## Task details
Your answer must be an exact copy of the listing, with the images left out.

######

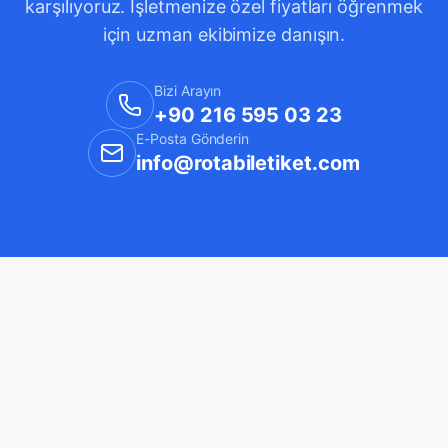
karşılıyoruz. İşletmenize özel fiyatları öğrenmek
için uzman ekibimize danışın.
Bizi Arayın
+90 216 595 03 23
E-Posta Gönderin
info@rotabiletiket.com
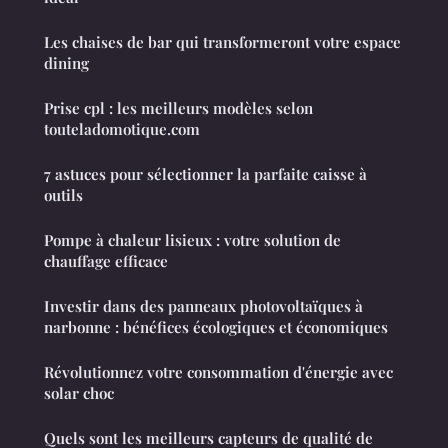
Les chaises de bar qui transformeront votre espace
dining
Prise cpl : les meilleurs modèles selon
touteladomotique.com
7 astuces pour sélectionner la parfaite caisse à
outils
Pompe à chaleur lisieux : votre solution de
chauffage efficace
Investir dans des panneaux photovoltaïques à
narbonne : bénéfices écologiques et économiques
Révolutionnez votre consommation d'énergie avec
solar choc
Quels sont les meilleurs capteurs de qualité de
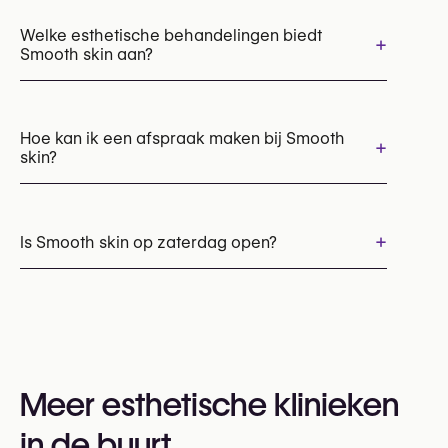
Welke esthetische behandelingen biedt
+
Smooth skin aan?
Behandelingen tegen haaruitval
HIFU
Laserbehandeling acné
Microneedling
Hoe kan ik een afspraak maken bij Smooth
+
skin?
Pico laser (pigmentatie, tatoeageverwijdering)
RF behandeling
Vasculaire laser (ExcelV, Lumecca)
Afspraken kunnen worden gemaakt via
Verwijdering van moedervlekken & huidletsels
+32 470 91 65 33
+
Is Smooth skin op zaterdag open?
U kunt ook hun website bezoeken voor meer
informatie:
Ja
https://www.smoothskin.be/
Meer esthetische klinieken
in de buurt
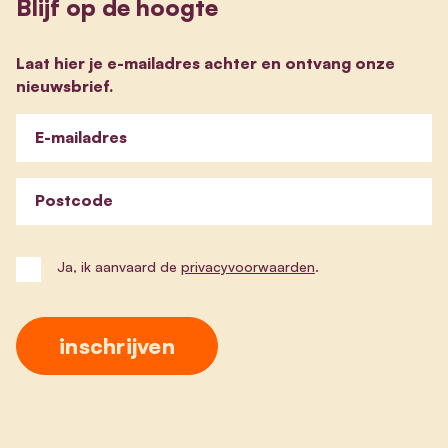
Blijf op de hoogte
Laat hier je e-mailadres achter en ontvang onze
nieuwsbrief.
E-mailadres
Postcode
Ja, ik aanvaard de
privacyvoorwaarden
.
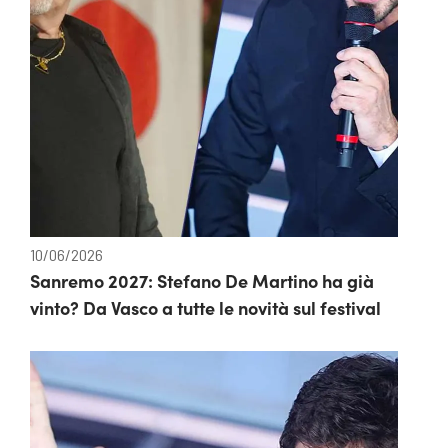
10/06/2026
Sanremo 2027: Stefano De Martino ha già
vinto? Da Vasco a tutte le novità sul festival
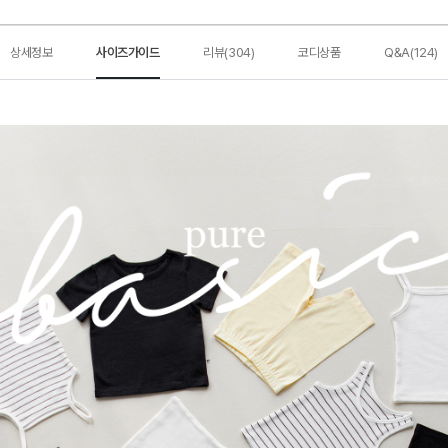
상세정보
사이즈가이드
리뷰(304)
코디상품
Q&A(124)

######

## Your solution
karşılıyoruz. İşletmenize özel fiyatları öğrenmek
için uzman ekibimize danışın.
Bizi Arayın
+90 216 595 03 23
E-Posta Gönderin
info@rotabiletiket.com
Les chaises de bar qui transformeront votre espace
dining
Prise cpl : les meilleurs modèles selon
touteladomotique.com
7 astuces pour sélectionner la parfaite caisse à
outils
Pompe à chaleur lisieux : votre solution de
chauffage efficace
Investir dans des panneaux photovoltaïques à
narbonne : bénéfices écologiques et économiques
Révolutionnez votre consommation d'énergie avec
solar choc
Quels sont les meilleurs capteurs de qualité de
Welke esthetische behandelingen biedt
+
Smooth skin aan?
Behandelingen tegen haaruitval
HIFU
Laserbehandeling acné
Microneedling
Hoe kan ik een afspraak maken bij Smooth
+
skin?
Pico laser (pigmentatie, tatoeageverwijdering)
RF behandeling
Vasculaire laser (ExcelV, Lumecca)
Afspraken kunnen worden gemaakt via
Verwijdering van moedervlekken & huidletsels
+32 470 91 65 33
+
Is Smooth skin op zaterdag open?
U kunt ook hun website bezoeken voor meer
informatie:
Ja
https://www.smoothskin.be/
Meer esthetische klinieken
in de buurt
Blijf op de hoogte
Laat hier je e-mailadres achter en ontvang onze
nieuwsbrief.
E-mailadres
Postcode
Ja, ik aanvaard de
privacyvoorwaarden
.
10/06/2026
Sanremo 2027: Stefano De Martino ha già
vinto? Da Vasco a tutte le novità sul festival
상세정보
사이즈가이드
리뷰(304)
코디상품
Q&A(124)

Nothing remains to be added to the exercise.